### Given text:
CDo establishments.jpg

            The case of Balulang

            Upper Carmen, specifically Masterson Avenue, where one can now find Xavier Heights, SM Shoemart, and other posh subdivisions such as Xavier Heights, Pueblo came later when the Jesuits bought the grazing lands owned by the families of  Chavez, Avancena, and Roa (based on interview with one pioneering family in Balulang by de la Peña, date of interview January 19, 2014 ). There were caretakers and some few settlers up to Balulang. These pioneering settlers cultivated coconut and earned from its copra as by-product. A certain member of the Roa family built a merchandise store on what is now the center of Balulang. In this store, the enterprising Roa engaged in retail with the settlers – by buying their copra and in turn exchanged it with household stuff. At this time, Balulang was filled with trees and coconuts and the cows raised by the settlers for the three wealthy families. Nowadays, the land of Balulang is filled with residential houses inside gated subdivisions, mostly for professionals. There is also a significant population of Muslim residents in the area and a mosque is established.

            When these lands were bought by the Jesuits in the 1980s where they established their College of Agriculture, SEARSOLIN and the Xavier Science Foundation, development followed them there. The area is now becoming a residential area for middle class families. The settlers were provided residential lands inside Xavier Heights Subdivisions but only after heated engagement and negotiation.

            After the 1990s real estate development also developed to cater to the demands of the informal settlers. It is interesting to note that first generation migrants who came as laborers gave way to educated children – the second generation settlers, who demanded for better communities.   Middle class housing was made available to them in areas such as Upper Carmen, at the outskirts of the city such as Opol.

            The case of Puntod

            Puntod is a barangay located at the rim of Cagayan de Oro River and Macajalar Bay. It is an offshoot of the population expansion of nearby Macabalan. The pioneering families, particularly Beja and Dacer, of Puntod came from Macabalan. Puntod is part of the 1980s NHA project RCDP with the World Bank. Many residents of Puntod are Bol-anon and Cebuano who came in as labourers of the many factories that sprouted within the area for the period of 1950s-1960s (interview with one pioneering family member of Puntod by de la Peña, dated 2014 March 5). In the 1970s, most sections of Puntod are with water, especially during high tide. Houses there were on stilts. These watery areas were reclaimed later on, and which gave way to concrete houses. Presently, only a tiny portion of Puntod have houses on stilts.

### Given data:
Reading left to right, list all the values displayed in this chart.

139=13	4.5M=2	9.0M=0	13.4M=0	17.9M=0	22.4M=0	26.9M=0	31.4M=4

### Exercises:
1. Quote the text on Balulang and Puntod word for word, starting with "When these lands" and going on through "such as Opol.".
2. Extend the text on Balulang and Puntod, picking up after its final sentence.

### Answer section:
1.
When these lands were bought by the Jesuits in the 1980s where they established their College of Agriculture, SEARSOLIN and the Xavier Science Foundation, development followed them there. The area is now becoming a residential area for middle class families. The settlers were provided residential lands inside Xavier Heights Subdivisions but only after heated engagement and negotiation.

            After the 1990s real estate development also developed to cater to the demands of the informal settlers. It is interesting to note that first generation migrants who came as laborers gave way to educated children – the second generation settlers, who demanded for better communities.   Middle class housing was made available to them in areas such as Upper Carmen, at the outskirts of the city such as Opol.

2.
            The warehouses are still present in Puntod but, generally, it is a residential area for first generation settlers and pink-collar workers from rural areas who seek room for rent in the area. The renting out scheme could have also been facilitated by social networks. Homeowners and renters may have come from the same areas in the neighboring rural provinces.

            Informal settlers

            The case of Cagayan de Oro’s informal settlers is an interesting discussion to look into in-migration. These urban informal settlers came to the city for social opportunities but they initially start out their residence as squatters. There were informal settlers all over the area of Puntod-Macabalan because of the port and the opportunity to earn from its daily activities. The National Housing Authority (NHA) and the city government, with loan coming from the World Bank, engaged in the RCDP a project that started in 1984 to establish communities of people and to distribute lands to settlers. These were mostly migrants to the city who came in to partake of the economic opportunities. The same arrangement was made for the informal settlers of upper Carmen.

            The work of Ulack (1978) reveals that the oldest respondents have lived in the city as early as 1949. The Recto Avenue squatter settlement is the oldest in the city.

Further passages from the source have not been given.